Takie problemy zgłaszali uczestnicy wtorkowego zebrania we Włościborzu. Na 344 uprawnionych na zebranie przyszło 78 osób. Świetliczanka Zofia Lutowska zdała relację z imprez dla dzieci i dorosłych oraz podziękowała rodzicom za dopilnowanie zajęć kulinarnych. Cieszyły się takim zainteresowaniem, że trudno byłoby jednej osobie ogarnąć małych kucharzy. Świetlica z wynajmu zarobiła w ub.r. 500 zł i przeznaczono je na węgiel.
Z kolei szefowa KGW Małgorzata Juzwa przypomniała, że kobiety z Włościborza regularnie jeżdżą na badania tomograficzne.
Sołtys Stanisław Dudzic rozliczył się z ubiegłorocznego budżetu.
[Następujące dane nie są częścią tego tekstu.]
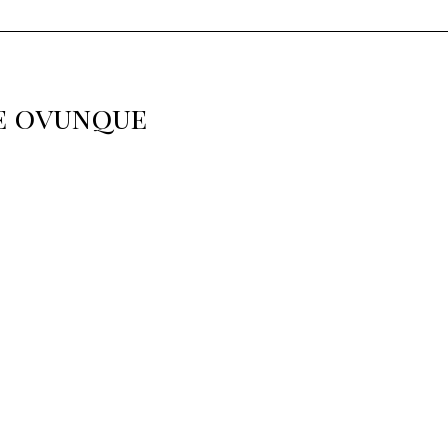
 e ovunque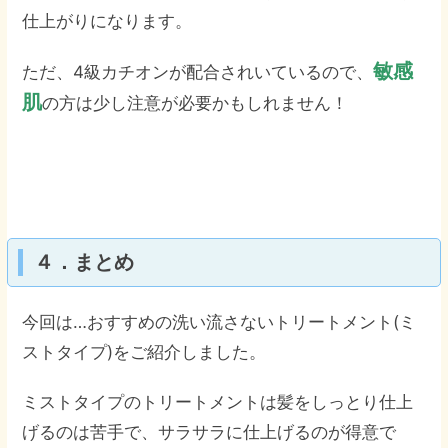
仕上がりになります。
敏感
ただ、4級カチオンが配合されいているので、
肌
の方は少し注意が必要かもしれません！
４．まとめ
今回は…おすすめの洗い流さないトリートメント(ミ
ストタイプ)をご紹介しました。
ミストタイプのトリートメントは髪をしっとり仕上
げるのは苦手で、サラサラに仕上げるのが得意で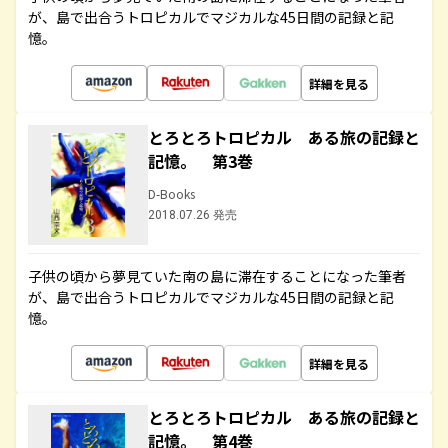
が、島で出合うトロピカルでマジカルな45日間の記録と記
憶。
詳細を見る
とろとろトロピカル ある旅の記録と
記憶。 第3巻
D-Books
2018.07.26 発売
子供の頃から夢見ていた南の島に滞在することになった筆者
が、島で出合うトロピカルでマジカルな45日間の記録と記
憶。
詳細を見る
とろとろトロピカル ある旅の記録と
記憶。 第4巻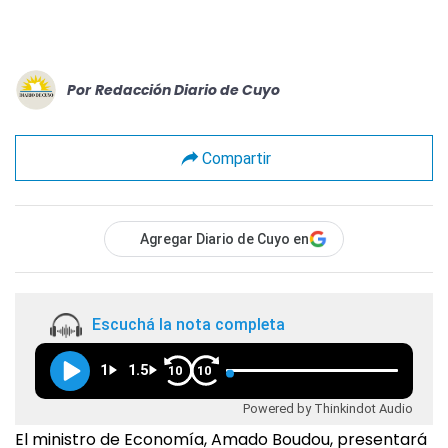
Por
Redacción Diario de Cuyo
Compartir
Agregar Diario de Cuyo en
Escuchá la nota completa
1
1.5
10
10
Powered by Thinkindot Audio
El ministro de Economía, Amado Boudou, presentará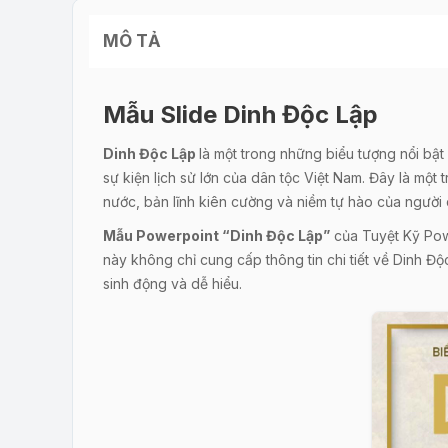
MÔ TẢ
Mẫu Slide Dinh Độc Lập
Dinh Độc Lập
là một trong những biểu tượng nổi bật
sự kiện lịch sử lớn của dân tộc Việt Nam. Đây là một 
nước, bản lĩnh kiên cường và niềm tự hào của người
Mẫu Powerpoint “Dinh Độc Lập”
của Tuyệt Kỹ Power
này không chỉ cung cấp thông tin chi tiết về Dinh Đ
sinh động và dễ hiểu.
Na Włościbórz przypada 5,5 tys. zł i sołtys tak gospodarował, że zostało mu jeszcze 4 zł 15 gr, które skarbniczka Urszula Lange skrupulatnie dołożyła do budżetu na ten rok.
Roztropne gospodarowanie pieniędzmi nie pomogło sołtysowi. Choć publicznej krytyki nie było, mieszkańcy Włościborza i Włościborka nie chcieli Dudzica na kolejną kadencję. Poza nim zgłoszono emerytowaną dyrektorkę i nauczycielkę szkoły w Wałdowie Bernadetę Wróblewską. Otrzymała 54 głosy, a za dotychczasowym sołtysem głosowało zaledwie 17 osób. Do rady sołeckiej wybrano Antoniego Dolnego, Zygmunta Dzierżaka, Bolesławę Kowalską i Hannę Sobiechowską.
Dyrektor ZGK, Dariusz Krakowiak zapytany o termin wymiany azbestowych rur wodociągu zapewniał, że nie są one szkodliwe, a w pierwszej kolejności jest budowa nowych przyłączy do posesji, które nie mają wodociągu.